The government’s recently proposed changes to New Zealand’s counter-terrorism legislation are focusing attention on how best to equip law enforcement agencies with the tools to prevent the kind of atrocity witnessed in Christchurch on March 15, 2019.
The amendments to the Terrorism Suppression Act 2002 and Search and Surveillance Act 2012 are mostly reasonable responses to recommendations by the Royal Commission of Inquiry into the Christchurch terror attack.
However, by broadening the definition of a terrorist act to one intended to induce “fear” rather than “terror” in a population, there is a risk the new law may go too far.
Fear is highly subjective and the legislation seems to leave it open to interpretation. A patched gang member, for example, can induce fear at their local supermarket but it’s arguable whether this qualifies as terrorism.
Hypothetical, perhaps, but it helps illustrate a wider problem with attempts to rewrite the anti-terror and law enforcement rulebook. A recent call to expand New Zealand’s list of “designated terrorist entities” to include far right groups is a case in point.
It’s clear some foreign far right groups warrant this designation, such as the UK-based Sonnenkrieg Division, which was recently classified as terrorist by the Australian government.
But it’s questionable whether any of the currently active far right groups in New Zealand fit the criteria. While the actions of some individuals certainly warrant investigation, we don’t have any evidence local far right groups advocate or plan to engage in terrorism.
Far right not the only threat
Care should be taken to only add far right groups to the terror list if they legitimately present a threat, not because we dislike their politics. Banning all far right groups would be excessive, given many of them are non-violent.
Security Intelligence Service (SIS) head Rebecca Kitteridge recently announced the service has adopted new terminology to describe what it monitors — “faith motivated extremism” and “identity motivated violent extremism”, which includes violent extremism from white supremacists.
This is a vast improvement on focusing solely on Islamic extremism, and hopefully also includes monitoring the threat from the “Incel” (involuntary celibate) online subculture.
The SIS must be careful, however, not to ignore violent extremism of other kinds coming from the far left or radical environmentalism.
Prior to the attack on Christchurch’s Muslim community, the majority of far right violence came from neo-Nazi skinheads. This included the murders of Korean backpacker Jae Hyeon Kim, Māori sportsman Hemi Hutley and gay drifter James Bambrough, all of whom were killed by members of the notorious Fourth Reich gang.
But most violence from skinheads is not ideological and is usually directed inwards at other members or rival skinhead groups and criminal gangs.
The law of unintended consequences
Banning far right groups or designating them terrorist entities would mean first considering the potential consequences.
Firstly, will it force them underground? This would make monitoring them much harder for police and intelligence services. It could even encourage violence by effectively taking away their ability to protest and organise peacefully.
Secondly, far right groups, particularly larger ones, often contain non-violent members who hold less extreme views. These members tend to have a pacifying effect on the more extreme individuals who join such groups.
Banning groups may result in a higher number of isolated and non-affiliated individuals with extreme far right views. Again, they can be difficult to monitor.
Thirdly, there is a risk of glamorising membership of such groups, with some relishing opportunities to defy banning orders. This is something cautioned by an independent reviewer of terrorism legislation in the UK.
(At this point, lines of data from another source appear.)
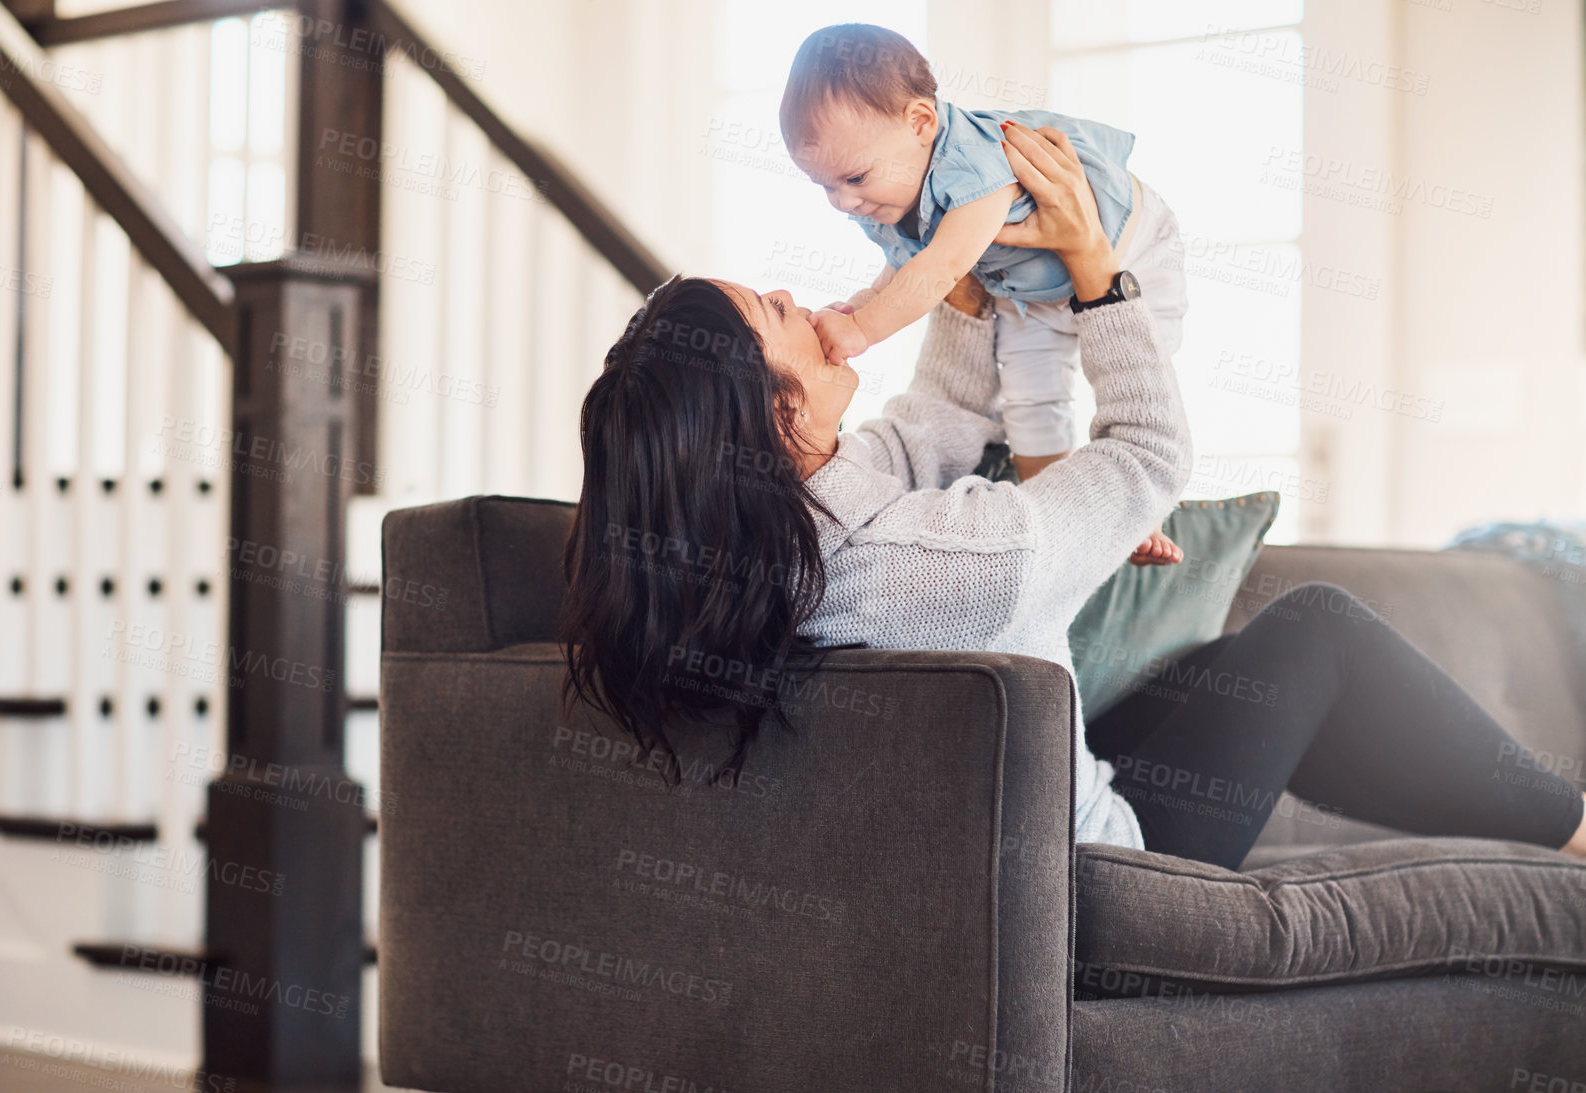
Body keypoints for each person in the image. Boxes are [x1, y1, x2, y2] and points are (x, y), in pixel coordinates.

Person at [560, 120, 1586, 871]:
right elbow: (1144, 456)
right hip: (1108, 868)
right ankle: (1572, 833)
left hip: (1029, 816)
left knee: (1230, 678)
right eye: (774, 312)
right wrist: (1098, 277)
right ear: (778, 415)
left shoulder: (790, 534)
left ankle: (1536, 835)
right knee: (1313, 631)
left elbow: (935, 423)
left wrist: (974, 272)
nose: (800, 296)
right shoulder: (942, 562)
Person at [780, 23, 1185, 564]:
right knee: (1030, 394)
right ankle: (1062, 532)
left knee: (1144, 356)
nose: (841, 202)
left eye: (853, 178)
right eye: (824, 186)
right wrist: (865, 301)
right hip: (1026, 286)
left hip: (1131, 246)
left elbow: (944, 264)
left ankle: (1143, 507)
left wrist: (862, 328)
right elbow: (905, 263)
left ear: (920, 121)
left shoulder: (972, 160)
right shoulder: (889, 192)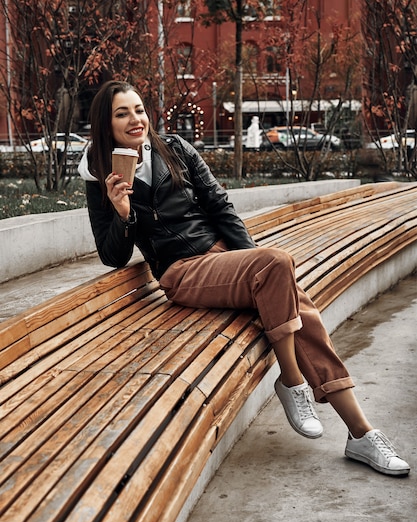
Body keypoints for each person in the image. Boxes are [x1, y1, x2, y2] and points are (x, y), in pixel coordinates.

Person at [78, 80, 410, 477]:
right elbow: (112, 256)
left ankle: (361, 432)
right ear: (106, 124)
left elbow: (220, 205)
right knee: (278, 269)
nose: (136, 119)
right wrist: (122, 210)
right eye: (122, 113)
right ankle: (291, 379)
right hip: (181, 271)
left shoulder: (177, 149)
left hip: (227, 257)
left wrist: (254, 259)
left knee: (300, 307)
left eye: (139, 109)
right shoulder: (98, 176)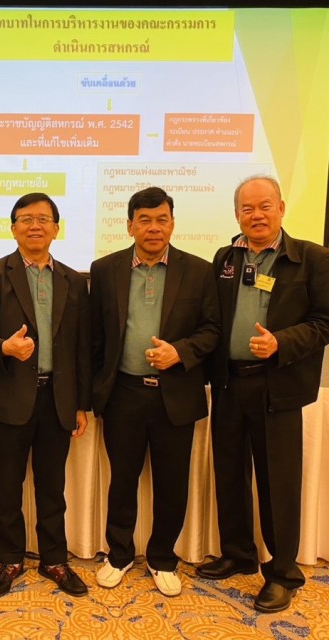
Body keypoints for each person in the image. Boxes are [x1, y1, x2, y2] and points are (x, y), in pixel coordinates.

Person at [196, 176, 329, 612]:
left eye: (265, 206)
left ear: (282, 208)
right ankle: (238, 554)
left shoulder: (311, 258)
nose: (256, 215)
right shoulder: (225, 257)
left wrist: (281, 343)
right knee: (229, 473)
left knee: (278, 483)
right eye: (248, 208)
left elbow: (324, 321)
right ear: (237, 214)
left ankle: (283, 572)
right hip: (229, 383)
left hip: (278, 388)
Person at [90, 186, 220, 596]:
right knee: (122, 480)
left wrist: (180, 352)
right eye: (144, 220)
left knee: (172, 482)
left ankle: (163, 557)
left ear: (173, 224)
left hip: (175, 393)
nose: (153, 227)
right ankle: (119, 554)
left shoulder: (198, 270)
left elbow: (212, 330)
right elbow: (95, 336)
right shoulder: (105, 269)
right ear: (129, 225)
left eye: (162, 219)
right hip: (123, 393)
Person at [0, 192, 91, 598]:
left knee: (53, 488)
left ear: (56, 228)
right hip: (9, 398)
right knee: (8, 486)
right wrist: (3, 347)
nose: (35, 225)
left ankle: (54, 559)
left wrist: (82, 404)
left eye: (43, 219)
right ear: (13, 228)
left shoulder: (74, 280)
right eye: (26, 218)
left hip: (58, 399)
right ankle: (9, 559)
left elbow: (81, 347)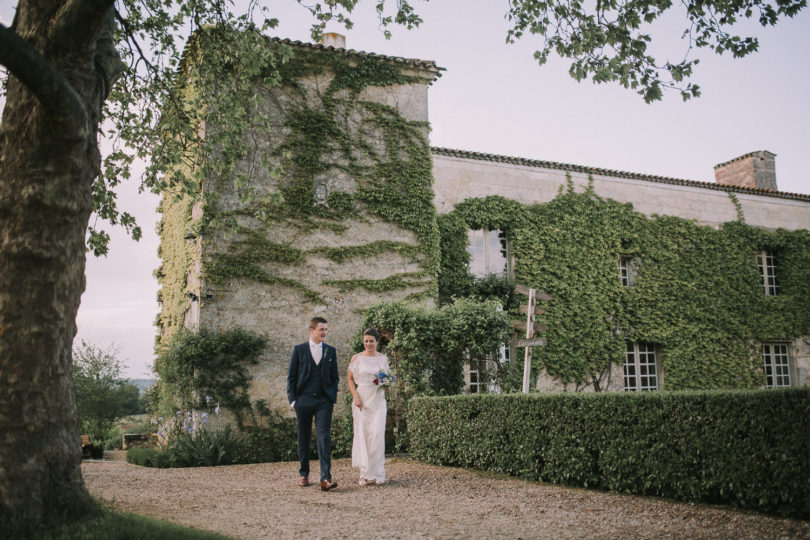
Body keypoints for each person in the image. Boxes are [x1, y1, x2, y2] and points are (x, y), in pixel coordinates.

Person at [287, 316, 339, 491]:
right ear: (312, 330)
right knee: (304, 436)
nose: (324, 332)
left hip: (324, 400)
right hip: (303, 400)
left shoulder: (330, 351)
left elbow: (334, 377)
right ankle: (304, 473)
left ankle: (325, 478)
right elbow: (292, 377)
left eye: (326, 330)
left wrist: (332, 396)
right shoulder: (299, 350)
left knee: (324, 436)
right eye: (321, 329)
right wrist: (293, 400)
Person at [347, 327, 390, 485]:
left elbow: (386, 379)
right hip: (362, 400)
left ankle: (379, 472)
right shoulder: (356, 358)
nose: (368, 343)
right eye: (366, 341)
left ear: (377, 341)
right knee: (363, 434)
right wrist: (356, 397)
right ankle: (364, 472)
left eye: (371, 341)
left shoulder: (383, 359)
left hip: (378, 399)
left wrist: (386, 384)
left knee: (377, 435)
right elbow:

And fourthly, it is questionable how effective a ban would be. As we have seen in other countries, the far right is skilled at working around such laws. Groups simply disband and members form new groups or maintain informal networks. This happened in the UK after the neo-Nazi National Action group was designated a terrorist entity.
The risk from isolated individuals
Some far right groups may indeed still present a threat of violence and terrorism. In Australia, for example, a member of the neo-Nazi National Socialist Network was recently arrested for possessing a bomb and instructions for manufacturing explosive, prohibited and dangerous weapons.
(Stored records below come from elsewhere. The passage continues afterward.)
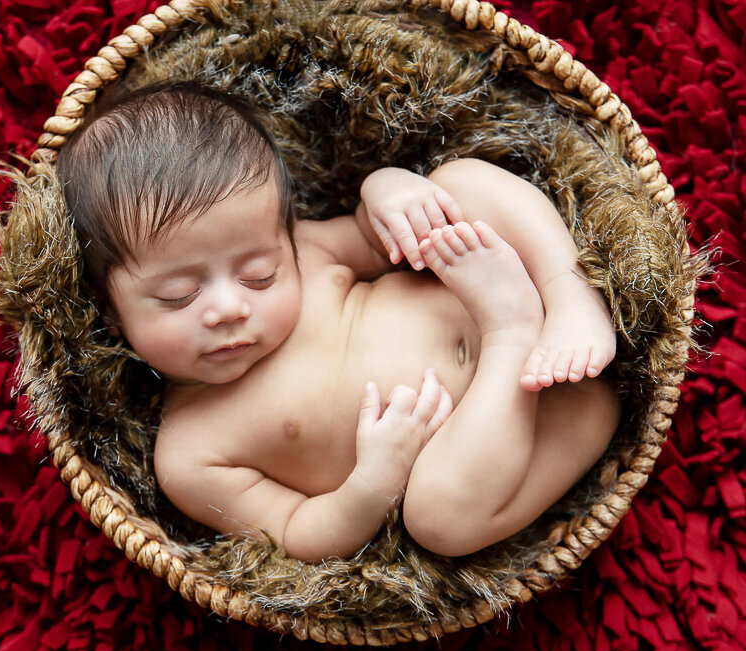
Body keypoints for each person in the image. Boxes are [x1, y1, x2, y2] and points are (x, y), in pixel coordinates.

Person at [57, 82, 620, 561]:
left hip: (542, 326)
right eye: (179, 296)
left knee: (454, 185)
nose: (229, 307)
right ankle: (512, 330)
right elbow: (300, 532)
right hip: (522, 434)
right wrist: (371, 483)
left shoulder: (305, 250)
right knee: (439, 521)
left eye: (257, 275)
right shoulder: (189, 453)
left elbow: (380, 236)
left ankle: (569, 294)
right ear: (110, 308)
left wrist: (387, 189)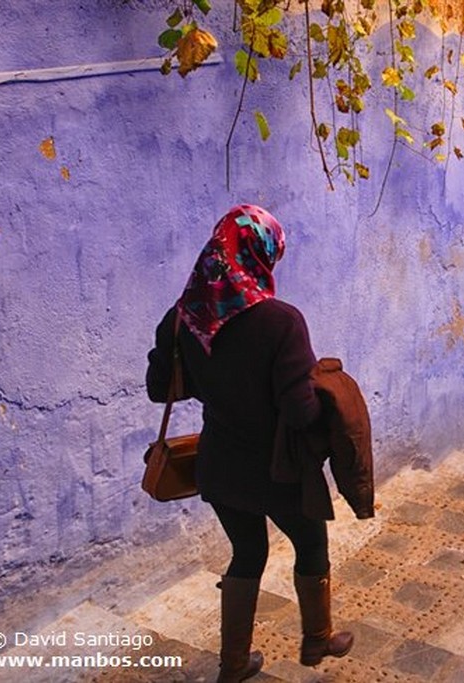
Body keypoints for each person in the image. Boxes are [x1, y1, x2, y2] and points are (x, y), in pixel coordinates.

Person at [146, 205, 355, 682]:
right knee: (310, 541)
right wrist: (328, 392)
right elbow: (300, 411)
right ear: (261, 254)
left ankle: (235, 664)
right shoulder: (282, 322)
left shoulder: (183, 318)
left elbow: (162, 389)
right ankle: (318, 639)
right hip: (279, 468)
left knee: (247, 552)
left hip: (218, 465)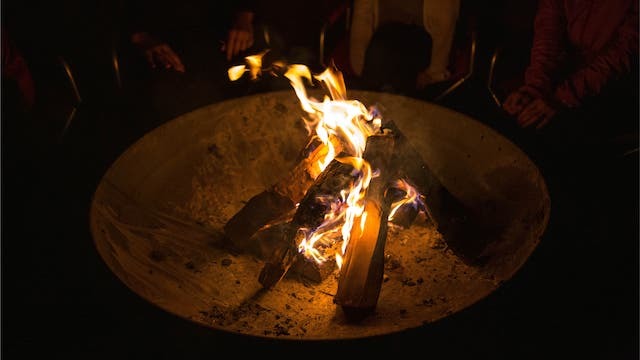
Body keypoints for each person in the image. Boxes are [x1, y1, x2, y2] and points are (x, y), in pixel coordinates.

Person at [502, 0, 638, 136]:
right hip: (565, 74)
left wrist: (564, 97)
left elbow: (624, 53)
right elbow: (548, 30)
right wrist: (535, 87)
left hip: (613, 89)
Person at [348, 0, 461, 93]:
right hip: (383, 38)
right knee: (381, 49)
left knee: (384, 53)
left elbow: (446, 21)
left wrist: (433, 73)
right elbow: (362, 16)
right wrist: (360, 63)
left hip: (420, 39)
But the primary terrorist threat is from isolated “lone wolf” extremists. As Victorian police deputy commissioner Ross Guenther has admitted, before the Christchurch attack the focus was very much on Muslim extremism:
The lens we would use now would be very different to the lens we would use three years ago, to be honest.
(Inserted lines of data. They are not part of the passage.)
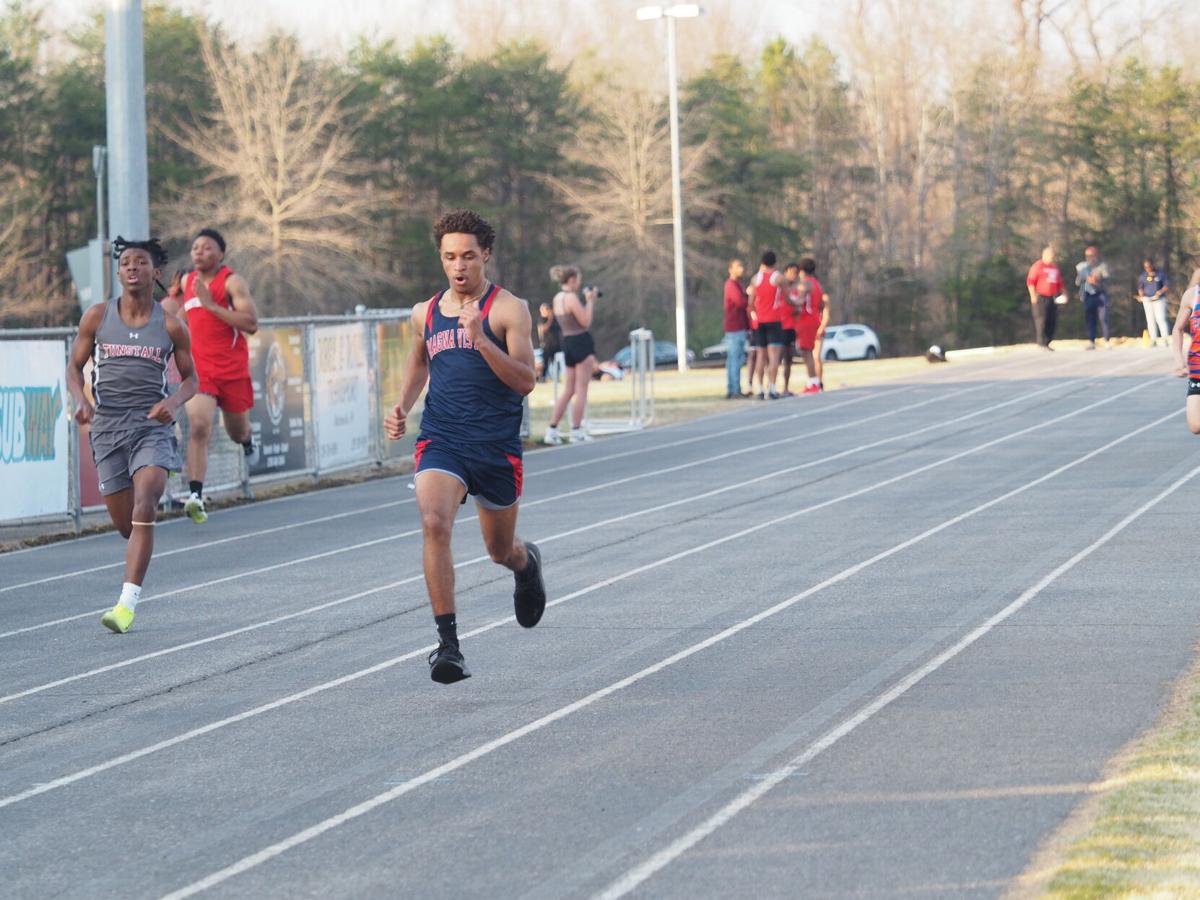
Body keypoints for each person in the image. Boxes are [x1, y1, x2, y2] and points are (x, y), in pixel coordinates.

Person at [383, 209, 545, 684]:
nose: (459, 267)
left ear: (486, 255)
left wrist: (481, 341)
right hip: (443, 439)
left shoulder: (508, 309)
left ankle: (525, 563)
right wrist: (401, 406)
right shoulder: (425, 312)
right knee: (434, 522)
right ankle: (448, 646)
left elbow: (526, 382)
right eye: (450, 257)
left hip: (495, 448)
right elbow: (420, 362)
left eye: (468, 256)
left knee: (499, 551)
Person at [66, 237, 198, 633]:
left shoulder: (171, 325)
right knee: (128, 525)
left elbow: (191, 380)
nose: (132, 268)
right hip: (106, 427)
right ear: (119, 272)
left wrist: (172, 404)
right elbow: (73, 368)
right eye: (126, 263)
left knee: (147, 500)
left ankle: (125, 605)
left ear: (155, 273)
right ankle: (141, 541)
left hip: (150, 426)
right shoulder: (96, 316)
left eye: (141, 262)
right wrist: (81, 400)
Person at [161, 228, 259, 524]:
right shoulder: (186, 281)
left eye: (206, 247)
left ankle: (247, 442)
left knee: (236, 432)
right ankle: (195, 495)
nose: (199, 252)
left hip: (231, 368)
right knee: (199, 427)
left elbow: (251, 323)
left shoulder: (232, 282)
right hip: (199, 369)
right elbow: (173, 314)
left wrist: (212, 306)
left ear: (220, 254)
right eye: (195, 248)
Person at [543, 265, 598, 444]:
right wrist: (590, 301)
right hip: (580, 341)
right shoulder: (571, 298)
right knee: (582, 389)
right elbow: (585, 321)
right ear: (573, 280)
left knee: (569, 389)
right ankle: (576, 430)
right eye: (578, 279)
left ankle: (552, 429)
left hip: (566, 342)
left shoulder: (557, 297)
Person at [747, 251, 787, 399]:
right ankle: (772, 388)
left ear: (762, 263)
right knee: (774, 357)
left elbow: (750, 303)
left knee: (760, 357)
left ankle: (759, 390)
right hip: (774, 320)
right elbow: (787, 297)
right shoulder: (779, 278)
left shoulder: (755, 279)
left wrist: (756, 314)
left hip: (760, 322)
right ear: (775, 263)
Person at [1170, 278, 1200, 433]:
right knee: (1195, 426)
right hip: (1197, 369)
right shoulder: (1192, 295)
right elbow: (1177, 329)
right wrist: (1179, 362)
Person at [795, 258, 826, 394]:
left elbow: (800, 300)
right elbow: (822, 304)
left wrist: (790, 301)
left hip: (806, 319)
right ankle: (812, 382)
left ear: (802, 271)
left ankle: (813, 382)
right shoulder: (817, 284)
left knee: (806, 351)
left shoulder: (805, 283)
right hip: (814, 317)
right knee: (809, 352)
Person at [1026, 245, 1064, 350]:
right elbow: (1030, 282)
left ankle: (1047, 342)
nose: (1052, 257)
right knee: (1041, 320)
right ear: (1045, 255)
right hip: (1041, 297)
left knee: (1052, 320)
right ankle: (1041, 343)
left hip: (1052, 297)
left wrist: (1064, 293)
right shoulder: (1038, 266)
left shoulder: (1054, 267)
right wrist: (1033, 296)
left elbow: (1059, 283)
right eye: (1051, 255)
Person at [722, 259, 750, 399]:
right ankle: (733, 390)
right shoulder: (731, 285)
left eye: (741, 266)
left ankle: (735, 388)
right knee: (734, 359)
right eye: (738, 266)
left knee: (737, 359)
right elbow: (740, 302)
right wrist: (750, 297)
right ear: (730, 269)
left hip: (740, 326)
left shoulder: (738, 285)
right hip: (734, 328)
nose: (741, 269)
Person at [1075, 246, 1111, 350]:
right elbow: (1077, 281)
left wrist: (1098, 279)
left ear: (1097, 255)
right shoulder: (1082, 267)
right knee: (1090, 318)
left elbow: (1107, 278)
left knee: (1104, 317)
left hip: (1100, 293)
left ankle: (1107, 340)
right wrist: (1086, 278)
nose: (1090, 258)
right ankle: (1091, 340)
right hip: (1088, 294)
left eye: (1092, 256)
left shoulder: (1102, 266)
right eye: (1088, 256)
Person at [1138, 258, 1171, 347]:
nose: (1148, 268)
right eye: (1146, 267)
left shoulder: (1160, 273)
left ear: (1152, 265)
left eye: (1149, 266)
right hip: (1147, 300)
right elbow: (1140, 287)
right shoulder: (1143, 275)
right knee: (1150, 320)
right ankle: (1153, 339)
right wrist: (1141, 295)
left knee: (1161, 319)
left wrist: (1160, 292)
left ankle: (1165, 339)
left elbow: (1166, 285)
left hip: (1159, 299)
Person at [536, 301, 562, 382]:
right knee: (545, 362)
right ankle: (542, 378)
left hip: (556, 345)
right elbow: (543, 329)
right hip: (546, 345)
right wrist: (550, 319)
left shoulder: (556, 319)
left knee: (557, 363)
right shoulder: (542, 319)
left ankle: (557, 377)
These lone extremists are very difficult for security services to detect. They radicalise in isolation and over the internet and are not members of groups, but rather exist on the fringes of the far right community. Such was the case with the Christchurch terrorist, despite earlier speculation he was involved in local far right groups.
The far right is constantly changing and evolving, and our counter-terrorism laws and strategies need to reflect this. We shouldn’t ignore far right groups as a possible threat, but banning them would be largely ineffective and do little to protect society from the most dangerous threat – lone actor terrorists.